BILL NUMBER: AB 2263 INTRODUCED
BILL TEXT
INTRODUCED BY Assembly Member Caballero
FEBRUARY 21, 2008
An act to amend Section 12317 of the Welfare and Institutions
Code, relating to in-home supportive services.
LEGISLATIVE COUNSEL'S DIGEST
AB 2263, as introduced, Caballero. In-home Supportive Services
program: Case Management Information and Payroll System.
Existing law provides for the county-administered In-Home
Supportive Services (IHSS) program, under which qualified aged,
blind, and disabled persons are provided with services in order to
permit them to remain in their own homes and avoid
institutionalization.
Existing law permits services to be provided under the IHSS
program either through the employment of individual providers, a
contract between the county and an entity for the provision of
services, the creation by the county of a public authority, or a
contract between the county and a nonprofit consortium.
Existing law provides for the Medi-Cal program, which is
administered by the State Department of Health Care Services,
pursuant to which designated medical benefits are provided to public
assistance recipients and certain other low-income persons. Under
existing law, certain Medi-Cal recipients are entitled to receive
personal care services, as defined, which are rendered in the manner
authorized under the IHSS program, but paid for by the Medi-Cal
program. Under existing law, IHSS services are also a covered
Medi-Cal benefit pursuant to the authority of the federal IHSS-Plus
waiver.
Under existing law, the State Department of Social Services is
responsible for procuring and implementing a Case Management
Information and Payroll System (CMIPS) for the In-Home Supportive
Services program and Personal Care Services Program (IHSS/PCSP).
Existing law requires the CMIPS to satisfy certain criteria.
This bill would require the CMIPS to include the IHSS-Plus waiver,
and would add to the required characteristics of the system that it
shorten the average time period in which lost or stolen provider
checks are reissued.
Vote: majority. Appropriation: no. Fiscal committee: yes.
State-mandated local program: no.
THE PEOPLE OF THE STATE OF CALIFORNIA DO ENACT AS FOLLOWS:
SECTION 1. Section 12317 of the Welfare and Institutions Code is
amended to read:
12317. (a) The State Department of Social Services shall be
responsible for procuring and implementing a new Case Management
Information and Payroll System (CMIPS) for the In-Home Supportive
Services Program and Personal Care Services Program (IHSS/PCSP)
, and the IHSS-Plus waiver authorized pursuant to Section
14132.951 . This section shall not be interpreted to transfer
any of the IHSS/PCSP policy responsibilities from the State
Department of Social Services or the State Department of Health
Services.
(b) At a minimum, the new system shall provide case management,
payroll, and management information in order to support the
IHSS/PCSP, and shall do all of the following:
(1) Provide current and accurate information in order to manage
the IHSS/PCSP caseload.
(2) Calculate accurate wage and benefit deductions.
(3) Provide management information to monitor and evaluate the
IHSS/PCSP.
(4) Coordinate benefits information and processing with the
California Medicaid Management Information System.

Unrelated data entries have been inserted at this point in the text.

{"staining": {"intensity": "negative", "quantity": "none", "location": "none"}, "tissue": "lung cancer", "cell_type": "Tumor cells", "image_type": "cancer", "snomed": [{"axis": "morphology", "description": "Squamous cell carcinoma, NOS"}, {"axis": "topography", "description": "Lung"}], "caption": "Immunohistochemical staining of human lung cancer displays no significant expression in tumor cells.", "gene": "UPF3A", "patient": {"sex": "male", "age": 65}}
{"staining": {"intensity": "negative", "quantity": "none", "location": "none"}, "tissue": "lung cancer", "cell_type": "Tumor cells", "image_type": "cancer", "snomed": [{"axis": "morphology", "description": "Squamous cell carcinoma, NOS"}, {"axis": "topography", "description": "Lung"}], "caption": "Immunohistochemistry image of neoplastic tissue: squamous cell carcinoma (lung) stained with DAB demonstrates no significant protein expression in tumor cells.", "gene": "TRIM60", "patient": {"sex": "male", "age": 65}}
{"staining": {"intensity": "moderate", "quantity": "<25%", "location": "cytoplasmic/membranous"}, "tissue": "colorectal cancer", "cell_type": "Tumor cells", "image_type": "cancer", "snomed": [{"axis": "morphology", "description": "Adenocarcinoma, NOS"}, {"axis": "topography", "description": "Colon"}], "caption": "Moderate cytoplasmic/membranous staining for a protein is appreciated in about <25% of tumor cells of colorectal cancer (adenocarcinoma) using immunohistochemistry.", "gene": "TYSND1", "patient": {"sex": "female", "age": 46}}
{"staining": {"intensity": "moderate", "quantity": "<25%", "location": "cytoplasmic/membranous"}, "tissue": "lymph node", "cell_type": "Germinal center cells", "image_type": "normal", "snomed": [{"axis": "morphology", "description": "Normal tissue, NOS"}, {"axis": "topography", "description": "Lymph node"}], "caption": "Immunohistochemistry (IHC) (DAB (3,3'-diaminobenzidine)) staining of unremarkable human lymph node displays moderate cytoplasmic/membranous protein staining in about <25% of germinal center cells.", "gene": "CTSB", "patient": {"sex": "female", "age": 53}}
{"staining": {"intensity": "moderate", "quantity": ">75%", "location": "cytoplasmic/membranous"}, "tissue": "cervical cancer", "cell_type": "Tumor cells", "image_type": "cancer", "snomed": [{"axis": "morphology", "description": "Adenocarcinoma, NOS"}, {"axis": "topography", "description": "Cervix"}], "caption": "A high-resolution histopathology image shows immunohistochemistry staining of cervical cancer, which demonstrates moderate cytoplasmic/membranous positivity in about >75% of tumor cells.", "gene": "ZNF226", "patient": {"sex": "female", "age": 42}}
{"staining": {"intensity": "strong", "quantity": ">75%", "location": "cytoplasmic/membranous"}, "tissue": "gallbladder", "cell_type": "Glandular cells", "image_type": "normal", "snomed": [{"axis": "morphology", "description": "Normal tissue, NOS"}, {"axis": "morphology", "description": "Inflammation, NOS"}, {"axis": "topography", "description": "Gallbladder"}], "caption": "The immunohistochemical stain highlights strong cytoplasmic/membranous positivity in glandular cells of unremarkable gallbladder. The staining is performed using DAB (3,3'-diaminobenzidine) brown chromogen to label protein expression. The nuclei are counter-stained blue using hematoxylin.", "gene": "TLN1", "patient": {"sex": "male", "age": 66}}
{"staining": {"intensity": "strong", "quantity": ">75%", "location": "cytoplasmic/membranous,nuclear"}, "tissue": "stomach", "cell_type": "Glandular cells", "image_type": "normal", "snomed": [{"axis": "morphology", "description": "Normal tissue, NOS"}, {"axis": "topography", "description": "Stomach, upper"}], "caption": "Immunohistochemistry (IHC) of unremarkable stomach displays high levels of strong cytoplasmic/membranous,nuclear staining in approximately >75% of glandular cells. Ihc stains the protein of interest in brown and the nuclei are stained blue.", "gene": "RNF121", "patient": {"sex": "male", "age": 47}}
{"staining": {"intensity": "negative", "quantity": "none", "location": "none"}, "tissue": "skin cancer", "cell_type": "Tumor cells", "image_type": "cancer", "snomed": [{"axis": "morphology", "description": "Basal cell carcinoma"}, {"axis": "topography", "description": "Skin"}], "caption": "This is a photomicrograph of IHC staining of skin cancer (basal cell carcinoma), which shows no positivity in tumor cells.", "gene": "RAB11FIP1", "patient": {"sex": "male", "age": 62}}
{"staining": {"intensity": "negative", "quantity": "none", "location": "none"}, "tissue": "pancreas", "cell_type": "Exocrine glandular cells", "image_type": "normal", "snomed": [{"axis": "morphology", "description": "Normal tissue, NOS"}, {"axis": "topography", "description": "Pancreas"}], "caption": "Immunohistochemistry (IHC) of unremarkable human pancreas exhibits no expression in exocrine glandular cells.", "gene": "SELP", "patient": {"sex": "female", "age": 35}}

(5) Shorten the average time period in which lost or stolen
provider paychecks are reissued.
(c) The new system shall be consistent with current state and
federal laws, shall incorporate technology that can be readily
enhanced and modernized for the expected life of the system, and, to
the extent possible, shall employ open architectures and standards.
(d) By August 31, 2004, the State Department of Social Services
shall begin a fair and open competitive procurement for the new
CMIPS. All state agencies shall cooperate with the State Department
of Social Services and the California Health and Human Services
Agency Data Center to expedite the procurement, design, development,
implementation, and operation of the new CMIPS.
(e) The State Department of Social Services, with any necessary
assistance from the State Department of Health Services, shall seek
all federal approvals and waivers necessary to secure federal
financial participation and system design approval of the new system.